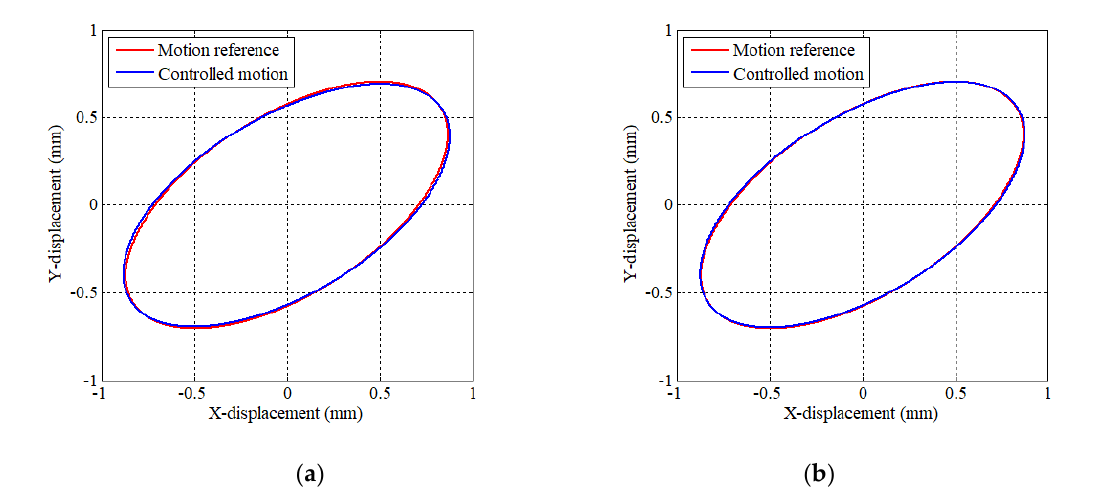
Figure 13. Effect of compensated  ( a ) without compensation and ( b ) with compensation.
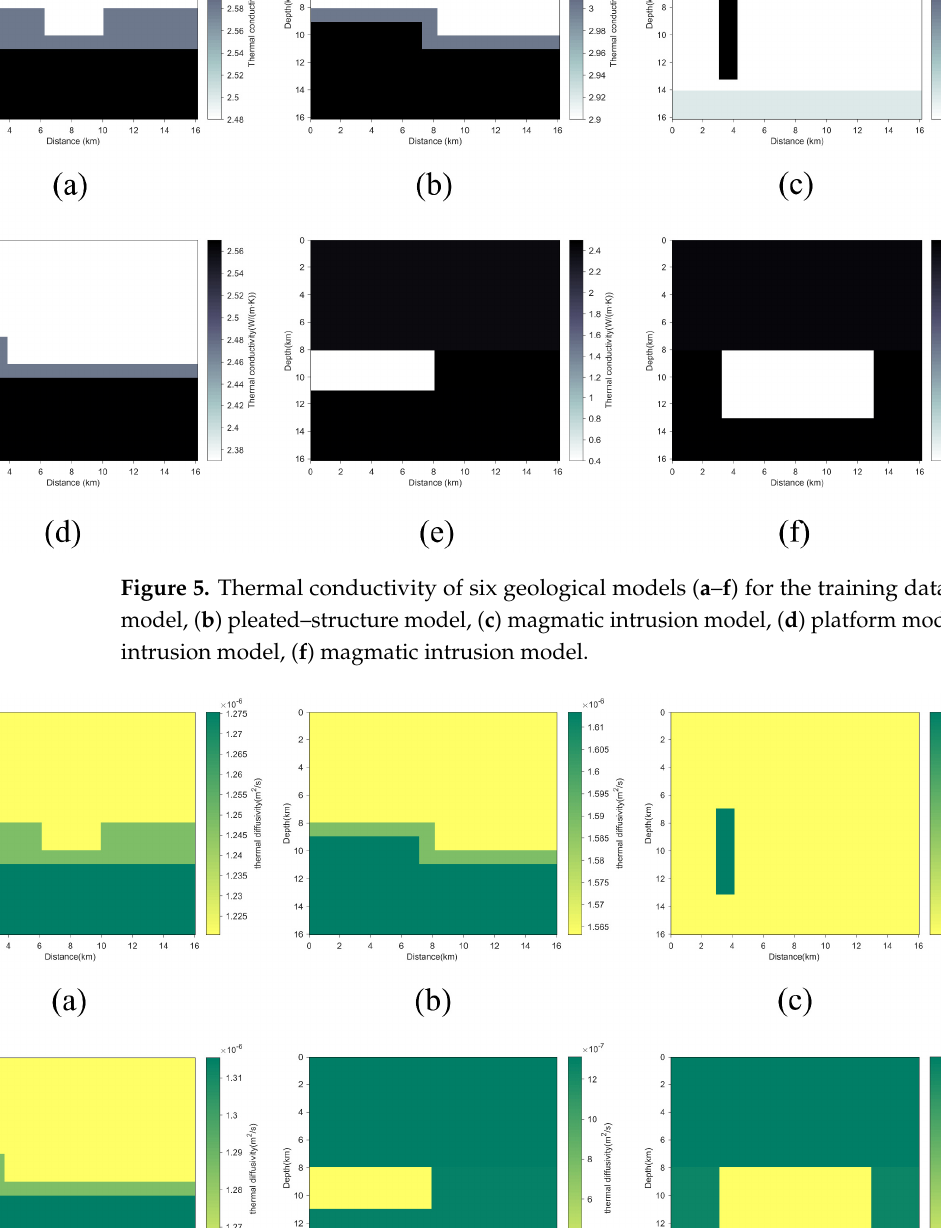
Figure 4. Specific heat capacity of six geological models ( a – f ) for the training data set: ( a ) Graben model, ( b ) pleated − structure model, ( c ) magmatic intrusion model, ( d ) platform model, ( e ) mag- matic intrusion model, ( f ) magmatic intrusion model.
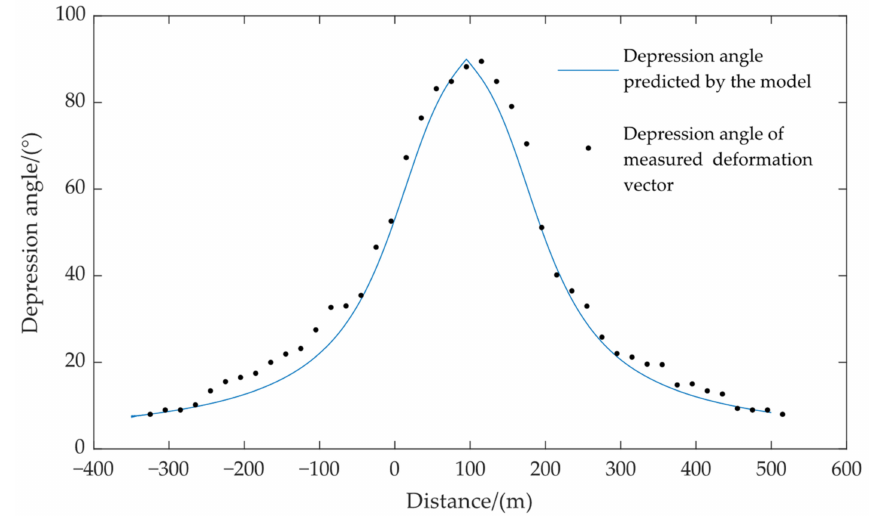
Figure 10. Example verification of the depression angle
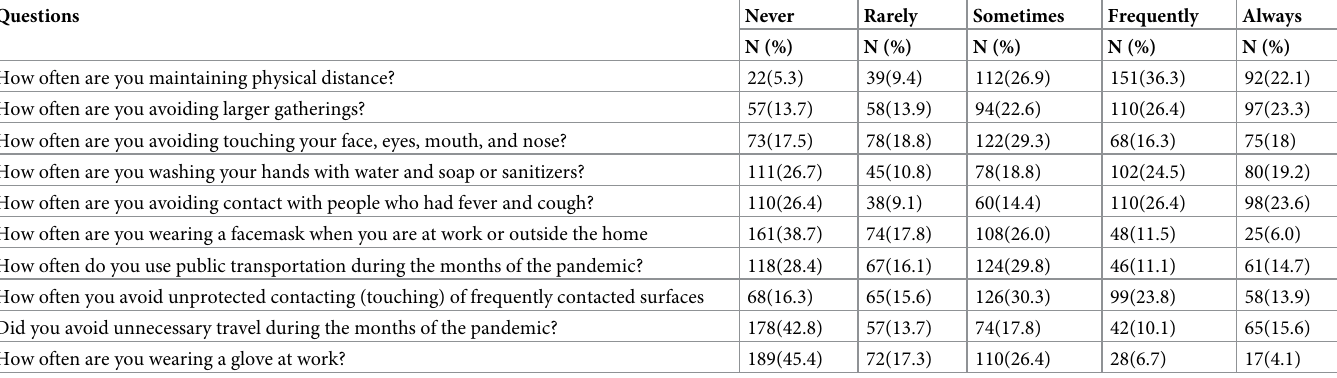
About 27% of the respondents never keep physical distance, while only 5% keep physical dis- tance always. About 18.8% and 19.2% of the respondents wash their hands with water and soap or with sanitizer frequently and always, respectively. Only 6% of the respondents using facemasks at work or outside their home always, and about 6.7% and 4% were using gloves fre- quently and always, respectively (Table 3). The overall proportion of study participants with good COVID-19 preventive behavior were only 21.2%. The common barriers reported were the difficulty of maintaining social distance at work due to the nature of their work, shortage of facemasks and gloves, and high efforts needed to implement prevention measures (Fig 3). Risk perception and self-efficacy to practice preventive measures Two hundred twenty-two (53.4%) of the participants had a high-risk perception towards COVID-19, while the remaining 46.6% had a low-risk perception. Besides, 53.1% of study par- ticipants had high self-efficacy to practice COVID-19 preventive methods. Table 3. Preventive behavior of COVID-19 virus among waiters working in food and drinking establishments, Southwest Ethiopia, 2020.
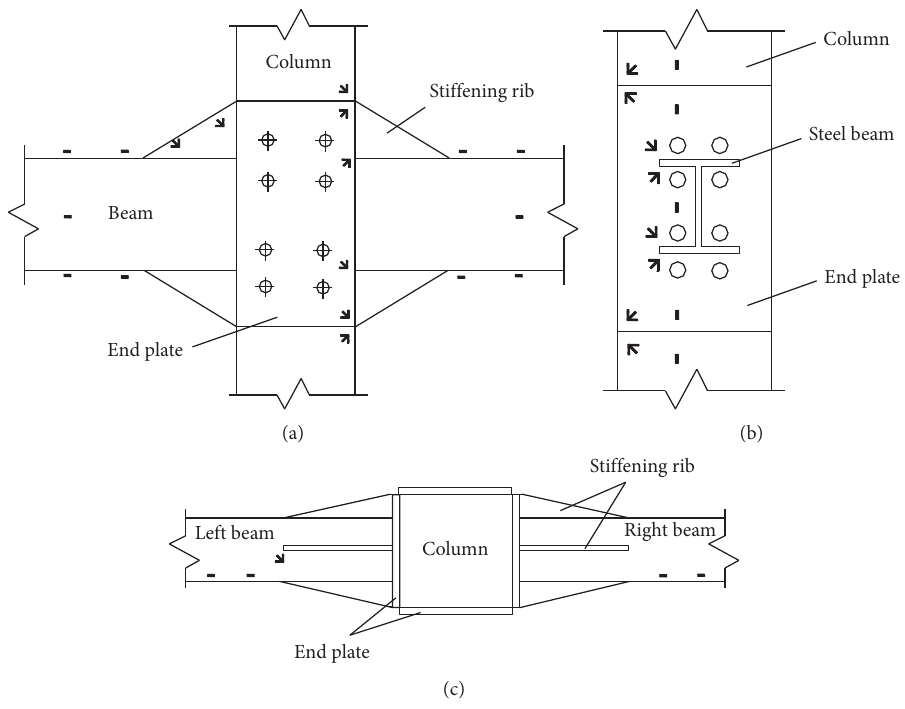
Figure 6: Arrangement of the strain gauges: (a) vertical view; (b) side elevation; (c) plan view.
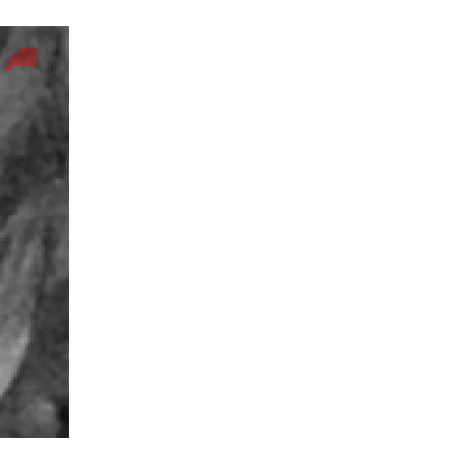
Figure 4. Periapical lesion localization mask at tooth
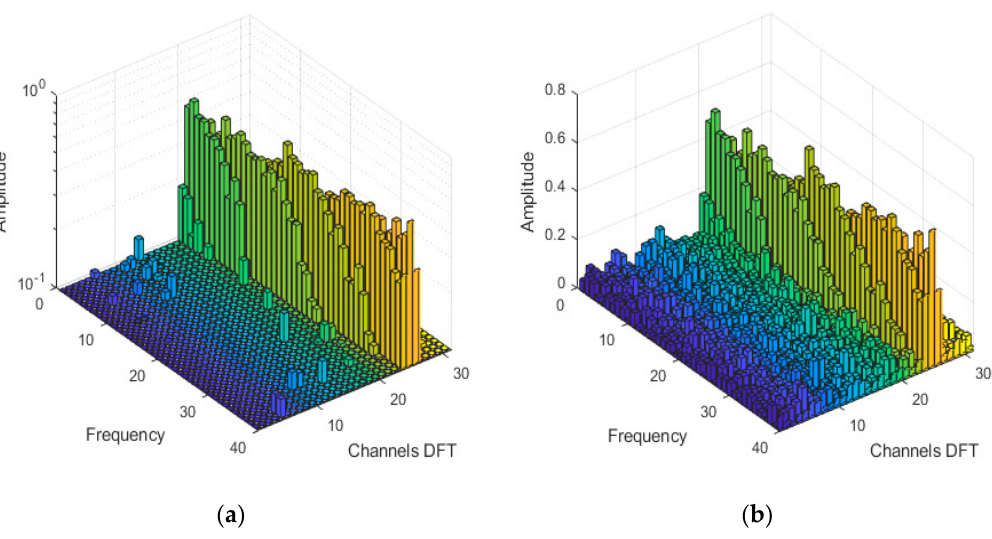
Figure 9. The magnitude response of the DFT channels using the Hanning window transform: ( a ) Logarithmic scale; ( b ) linear scale.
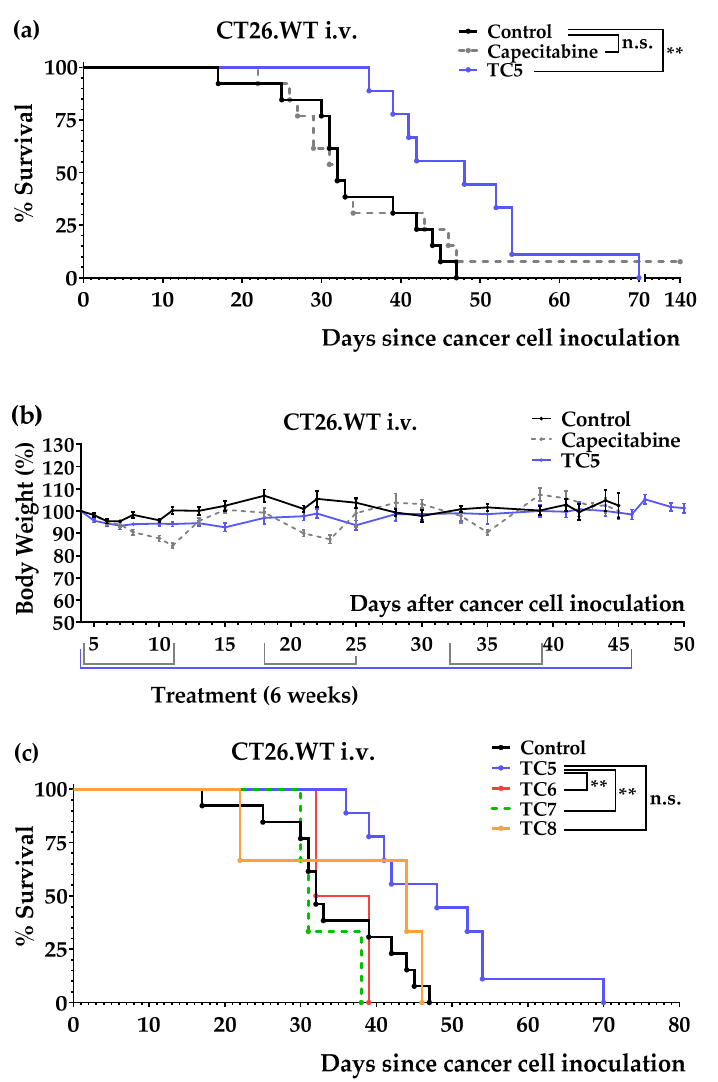
Figure 6. Anticancer activity of diets TC5, TC6, TC7, TC8, and capecitabine in mice with colon cancer (lung metastasis model; CT26.WT murine colon cancer cells inoculated in the tail vein of immunocompetent BALB/c mice). ( a ) Survival of the mice with colon cancer left untreated (control), treated with diet TC5 (6 weeks), or treated with capecitabine (450 mg/kg/day, 7/7 schedule, 3 cycles). ( b ) Body weights (mean percentage ± SEM) relative to the body weights of the mice at the beginning of treatment (day 4). ( c ) Comparison of survival of the mice fed for 6 weeks with diets TC5, TC6, TC7, and TC8. The p -values were calculated with the GBW test; ** indicates p < 0.01. n.s. means no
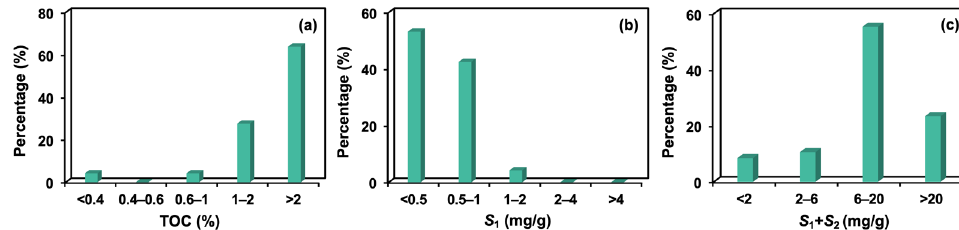
Figure 2. Organic geochemical characteristics of shales in Well Qiang21. ( a ) Total organic carbon (TOC) content distribution; ( b ) S 1 content distribution; ( c ) S 1 + S 2 content distribution.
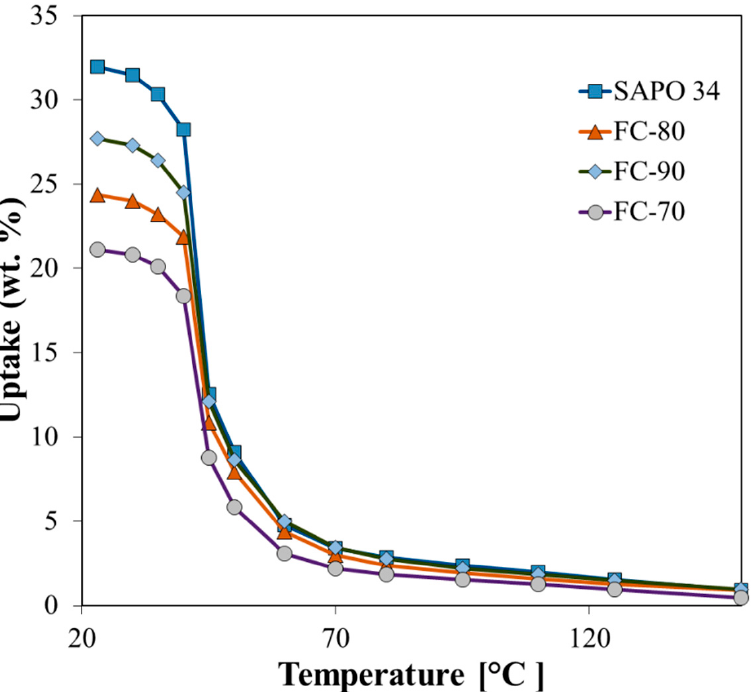
Figure 4. Water adsorption isobar (11 mbar) of the composite coatings filled with different zeolite filler content compared to pure SAPO-34 powder.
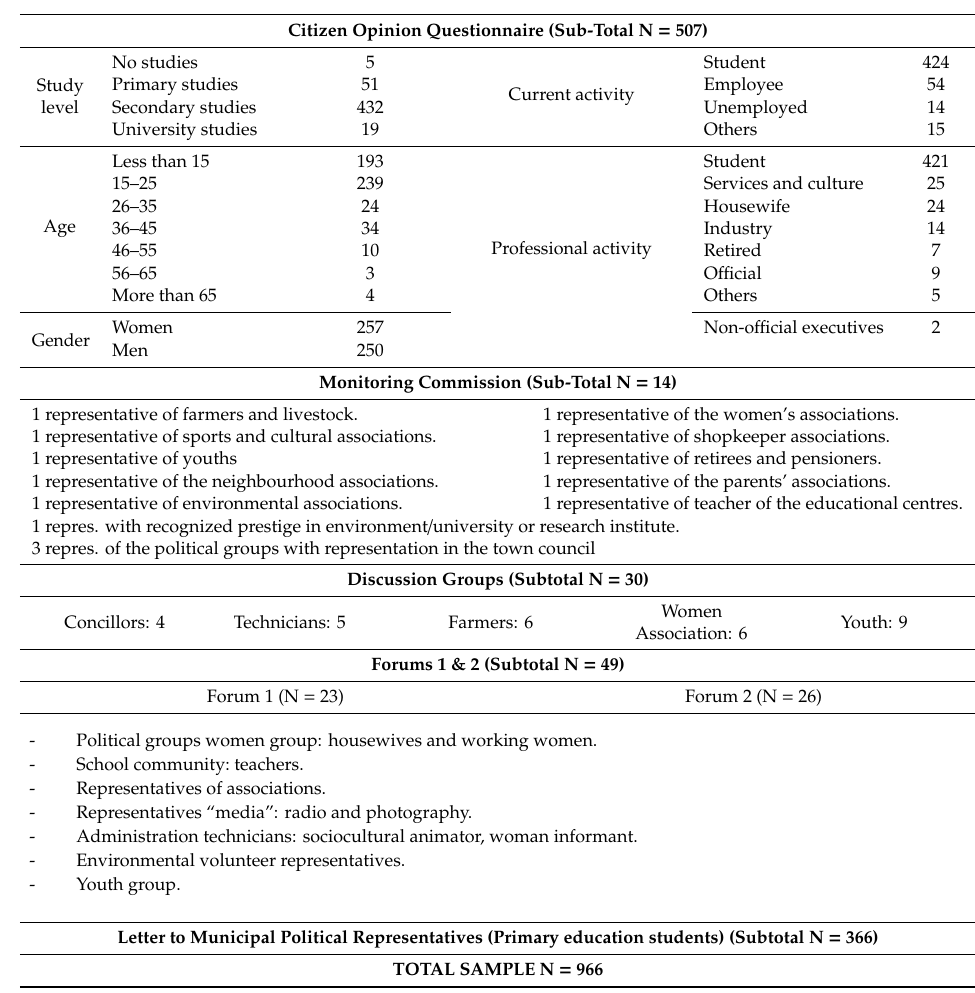
Table 3. Sample Total (N = 966).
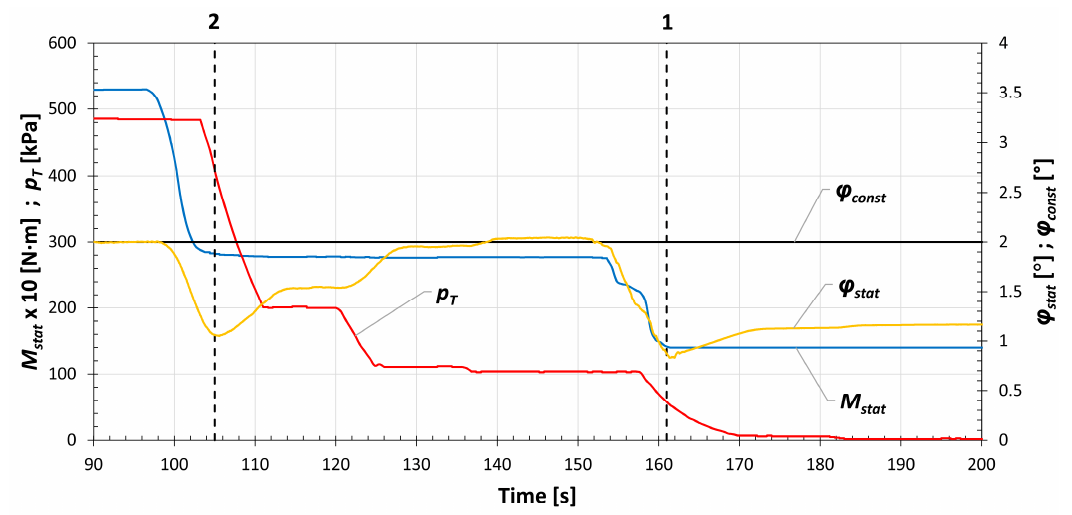
Figure 10. Control process by unloading the mechanical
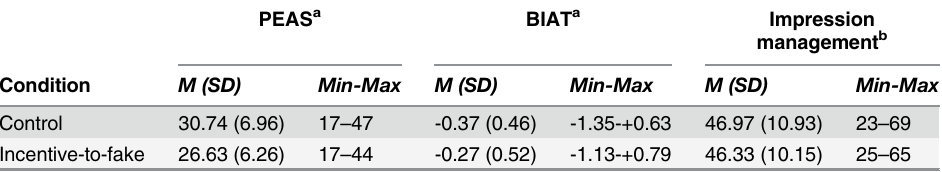
Table 1. Descriptive statistics for attitudes and strategic responding in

• • •

◆ **PROMPT**
Transcribe exactly the lines above, beginning at the one with "Figure 4. Specific" and going up to and including the one with "Figure 4. Periapical". Pictures do not belong in the copy.

◆ **ANSWER TO THIS EXERCISE**
Figure 4. Specific heat capacity of six geological models ( a – f ) for the training data set: ( a ) Graben model, ( b ) pleated − structure model, ( c ) magmatic intrusion model, ( d ) platform model, ( e ) mag- matic intrusion model, ( f ) magmatic intrusion model.
Figure 10. Example verification of the depression angle
About 27% of the respondents never keep physical distance, while only 5% keep physical dis- tance always. About 18.8% and 19.2% of the respondents wash their hands with water and soap or with sanitizer frequently and always, respectively. Only 6% of the respondents using facemasks at work or outside their home always, and about 6.7% and 4% were using gloves fre- quently and always, respectively (Table 3). The overall proportion of study participants with good COVID-19 preventive behavior were only 21.2%. The common barriers reported were the difficulty of maintaining social distance at work due to the nature of their work, shortage of facemasks and gloves, and high efforts needed to implement prevention measures (Fig 3). Risk perception and self-efficacy to practice preventive measures Two hundred twenty-two (53.4%) of the participants had a high-risk perception towards COVID-19, while the remaining 46.6% had a low-risk perception. Besides, 53.1% of study par- ticipants had high self-efficacy to practice COVID-19 preventive methods. Table 3. Preventive behavior of COVID-19 virus among waiters working in food and drinking establishments, Southwest Ethiopia, 2020.
Figure 6: Arrangement of the strain gauges: (a) vertical view; (b) side elevation; (c) plan view.
Figure 4. Periapical lesion localization mask at tooth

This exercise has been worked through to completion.